▶ WORK TASK: Only the lines with the string "network" are needed; return each of them from the entries below.

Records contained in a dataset
==*==
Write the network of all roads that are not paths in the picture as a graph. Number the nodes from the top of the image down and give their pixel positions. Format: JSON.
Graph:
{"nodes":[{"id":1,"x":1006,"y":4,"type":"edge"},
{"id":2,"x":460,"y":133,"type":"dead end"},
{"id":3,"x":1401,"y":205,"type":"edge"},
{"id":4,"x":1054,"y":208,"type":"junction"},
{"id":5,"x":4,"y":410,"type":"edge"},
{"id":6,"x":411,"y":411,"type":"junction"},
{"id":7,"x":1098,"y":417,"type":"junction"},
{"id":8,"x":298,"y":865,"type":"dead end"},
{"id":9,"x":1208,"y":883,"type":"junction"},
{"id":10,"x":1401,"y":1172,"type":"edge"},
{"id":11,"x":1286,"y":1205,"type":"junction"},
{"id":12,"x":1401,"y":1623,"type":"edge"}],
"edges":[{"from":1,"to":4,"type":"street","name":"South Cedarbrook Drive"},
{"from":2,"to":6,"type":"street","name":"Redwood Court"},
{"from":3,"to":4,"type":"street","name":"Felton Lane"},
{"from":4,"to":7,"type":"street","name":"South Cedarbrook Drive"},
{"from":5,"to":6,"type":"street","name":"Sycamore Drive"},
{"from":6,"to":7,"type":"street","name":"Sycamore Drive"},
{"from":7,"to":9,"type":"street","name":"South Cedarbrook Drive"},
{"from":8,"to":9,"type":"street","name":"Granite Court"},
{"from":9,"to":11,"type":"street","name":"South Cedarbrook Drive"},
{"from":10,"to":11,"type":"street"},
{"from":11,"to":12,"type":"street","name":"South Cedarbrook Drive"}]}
==*==
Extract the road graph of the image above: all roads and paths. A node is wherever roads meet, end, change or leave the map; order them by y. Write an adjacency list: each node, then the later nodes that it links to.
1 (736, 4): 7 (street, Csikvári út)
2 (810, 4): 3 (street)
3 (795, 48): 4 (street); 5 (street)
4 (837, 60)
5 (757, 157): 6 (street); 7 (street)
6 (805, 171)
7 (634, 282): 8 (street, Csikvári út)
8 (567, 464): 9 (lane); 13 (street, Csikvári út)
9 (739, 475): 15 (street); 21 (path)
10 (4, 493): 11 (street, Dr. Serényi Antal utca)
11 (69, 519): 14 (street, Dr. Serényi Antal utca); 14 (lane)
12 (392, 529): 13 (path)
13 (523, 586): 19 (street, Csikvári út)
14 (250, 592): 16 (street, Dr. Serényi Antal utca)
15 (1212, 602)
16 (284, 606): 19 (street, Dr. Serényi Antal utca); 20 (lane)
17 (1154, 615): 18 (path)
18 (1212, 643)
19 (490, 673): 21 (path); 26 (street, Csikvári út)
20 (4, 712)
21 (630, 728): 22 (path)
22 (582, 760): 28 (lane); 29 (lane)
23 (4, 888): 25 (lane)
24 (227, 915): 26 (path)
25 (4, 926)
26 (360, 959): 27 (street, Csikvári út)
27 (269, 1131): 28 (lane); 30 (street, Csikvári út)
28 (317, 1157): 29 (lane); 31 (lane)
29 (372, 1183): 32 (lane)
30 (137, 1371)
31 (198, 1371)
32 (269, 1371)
==*==
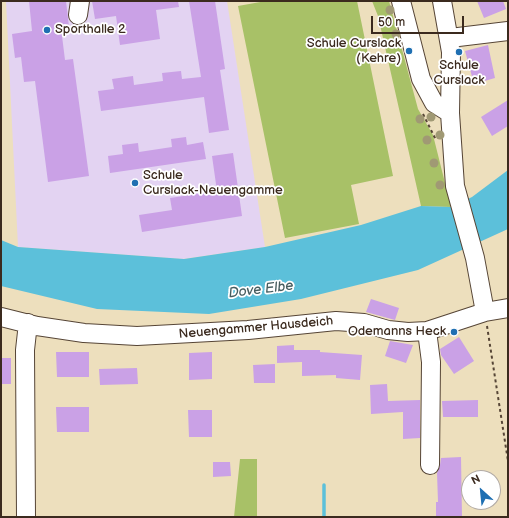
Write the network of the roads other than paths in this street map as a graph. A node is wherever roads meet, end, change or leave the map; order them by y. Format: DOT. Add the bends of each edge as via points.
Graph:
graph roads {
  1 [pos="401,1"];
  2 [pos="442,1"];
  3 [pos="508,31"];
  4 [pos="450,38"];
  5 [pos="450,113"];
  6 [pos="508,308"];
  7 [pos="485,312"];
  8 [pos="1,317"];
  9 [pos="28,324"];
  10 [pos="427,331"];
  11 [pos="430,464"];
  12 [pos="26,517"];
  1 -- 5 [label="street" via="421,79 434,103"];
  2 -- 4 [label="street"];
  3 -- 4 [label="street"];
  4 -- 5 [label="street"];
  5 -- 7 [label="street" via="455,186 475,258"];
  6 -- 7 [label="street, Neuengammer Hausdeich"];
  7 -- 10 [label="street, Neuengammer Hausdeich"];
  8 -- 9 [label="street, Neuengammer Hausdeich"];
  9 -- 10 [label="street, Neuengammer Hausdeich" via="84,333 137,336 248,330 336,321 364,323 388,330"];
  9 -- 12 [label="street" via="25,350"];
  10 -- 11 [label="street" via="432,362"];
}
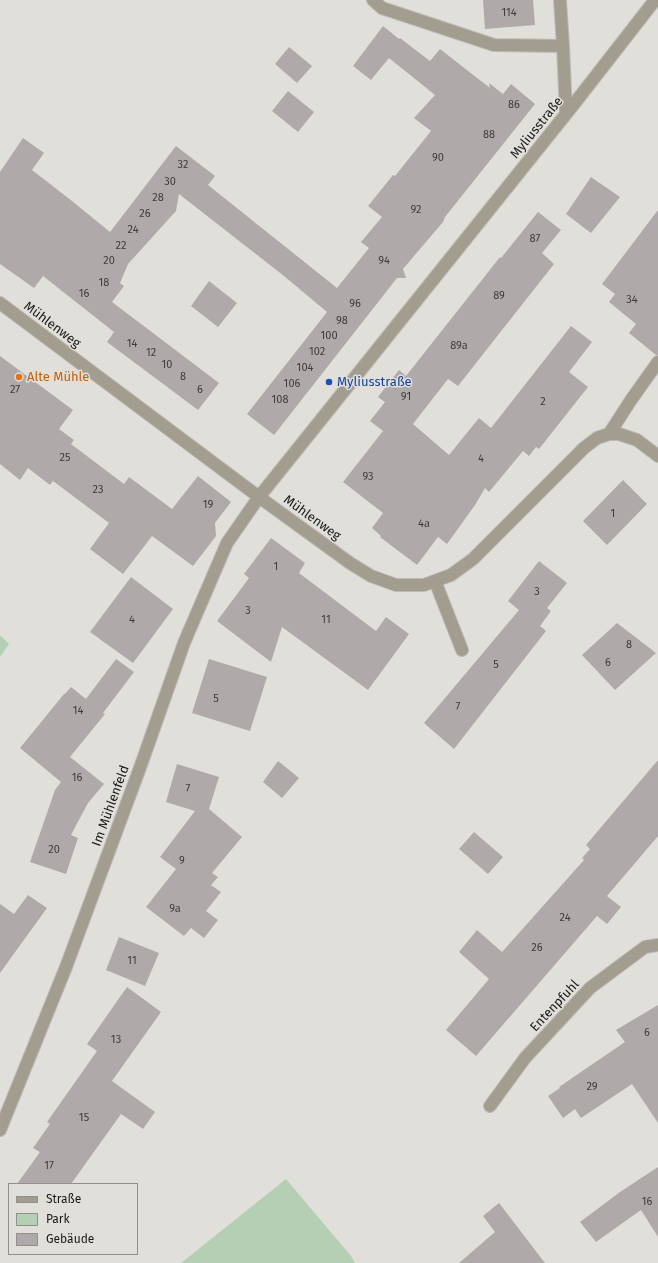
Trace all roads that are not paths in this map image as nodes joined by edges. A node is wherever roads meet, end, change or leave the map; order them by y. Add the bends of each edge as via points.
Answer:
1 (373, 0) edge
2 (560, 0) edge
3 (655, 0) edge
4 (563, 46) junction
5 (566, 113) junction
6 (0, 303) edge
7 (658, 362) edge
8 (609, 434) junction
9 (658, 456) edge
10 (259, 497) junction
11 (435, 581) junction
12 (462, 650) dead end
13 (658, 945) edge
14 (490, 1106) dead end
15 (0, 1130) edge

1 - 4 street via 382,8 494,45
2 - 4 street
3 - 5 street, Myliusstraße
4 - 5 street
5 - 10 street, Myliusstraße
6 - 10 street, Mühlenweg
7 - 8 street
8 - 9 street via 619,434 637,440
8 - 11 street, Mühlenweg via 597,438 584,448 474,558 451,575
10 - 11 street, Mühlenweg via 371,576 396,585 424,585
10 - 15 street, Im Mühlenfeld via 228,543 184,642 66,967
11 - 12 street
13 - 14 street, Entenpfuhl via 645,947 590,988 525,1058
==*==
▶ SOLUTION BELOW:
Write the network of all roads that are not paths in the picture as a graph. Number the nodes from the top of the image down and give their pixel positions. Format: JSON.
Write the network of the roads other than paths in this street map as a graph. A node is wherever roads meet, end, change or leave the map; order them by y. Format: DOT. Add the bends of each edge as via points.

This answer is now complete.